START EXCERPTED TEXT

= 2000 in modern pentathlon =

This article lists the main modern pentathlon events and their results for 2000.

==2000 Summer Olympics (UIPM)==
- September 30 & October 1: Modern pentathlon at the 2000 Summer Olympics in AUS Sydney at The Dome and Exhibition Complex, the Sydney International Aquatic Centre, and the Sydney Baseball Stadium
  - Men: 1 RUS Dmitri Svatkovskiy; 2 HUN Gábor Balogh; 3 BLR Pavel Dovgal
  - Women: 1 GBR Steph Cook; 2 USA Emily deRiel; 3 GBR Kate Allenby

==Other international modern pentathlon events==
- July 23: 2000 CISM Regional Competition in CZE Prague
  - Winner: LTU Andrejus Zadneprovskis

==World modern pentathlon events==
- Note: The men's results from the 2000 World Junior MP Championships page were inconclusive.

END EXCERPTED TEXT

TASK 1
Based on the 2000 modern pentathlon list, say whether each statement agrees with it, answering yes or no and quoting the words that decide it: (a) Steph Cook of Great Britain won the women's event at the Sydney Olympics; (b) the 2000 CISM Regional Competition took place in Sydney; (c) Pavel Dovgal finished second in the men's Olympic event.
TASK 2
Resume the 2000 modern pentathlon list after its last line.

START MATERIAL SUPPLIED

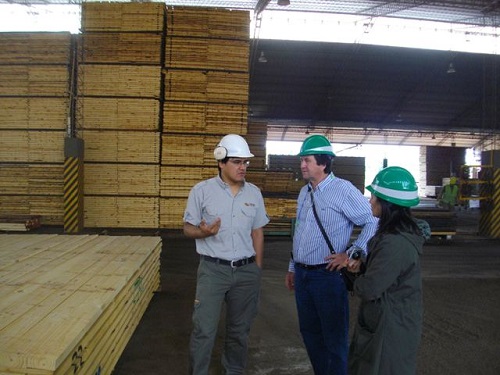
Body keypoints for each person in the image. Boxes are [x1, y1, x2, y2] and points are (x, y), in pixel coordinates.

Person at [284, 134, 378, 375]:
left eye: (307, 160)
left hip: (327, 276)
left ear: (323, 163)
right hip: (304, 275)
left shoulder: (343, 190)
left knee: (334, 340)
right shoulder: (305, 192)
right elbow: (300, 232)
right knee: (310, 334)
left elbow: (372, 220)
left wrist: (353, 253)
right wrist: (293, 267)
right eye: (302, 160)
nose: (302, 165)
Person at [183, 134, 270, 375]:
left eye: (245, 163)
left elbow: (258, 233)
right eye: (237, 162)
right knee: (204, 331)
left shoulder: (254, 193)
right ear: (221, 161)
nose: (243, 168)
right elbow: (187, 228)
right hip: (213, 271)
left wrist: (257, 269)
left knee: (239, 331)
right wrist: (203, 232)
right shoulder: (201, 191)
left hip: (246, 272)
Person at [348, 166, 426, 375]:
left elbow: (370, 288)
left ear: (388, 204)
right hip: (387, 321)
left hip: (390, 327)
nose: (370, 200)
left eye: (374, 196)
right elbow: (385, 272)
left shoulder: (395, 244)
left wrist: (353, 277)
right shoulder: (393, 235)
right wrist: (365, 266)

END MATERIAL SUPPLIED

WRITTEN RESPONSE 1
(a) Yes: "1 GBR Steph Cook"
(b) No: "2000 CISM Regional Competition in CZE Prague"
(c) No: "3 BLR Pavel Dovgal"

WRITTEN RESPONSE 2
- June 12 & 13: 2000 World Modern Pentathlon Championships in ITA Pesaro
  - Individual winners: LTU Andrejus Zadneprovskis (m) / DEN Pernille Svarre (f)
- August 21: 2000 World Junior Modern Pentathlon Championships in BUL Sofia
  - Women's Junior Individual winner: RUS Tatiana Mouratova

==Continental modern pentathlon events==
- Note 1: There was no men's results in the UIPM's 2000 Oceania MP championships page.
- Note 2: There was no men's results in the UIPM's 2000 Asian MP championships page.
- Note 3: There were discrepancies, in terms about which city hosted the main UIPM's 2000 European Modern Pentathlon Championships event.
- Note 4: There was no men's results in the UIPM's 2000 Pan American MP championships page.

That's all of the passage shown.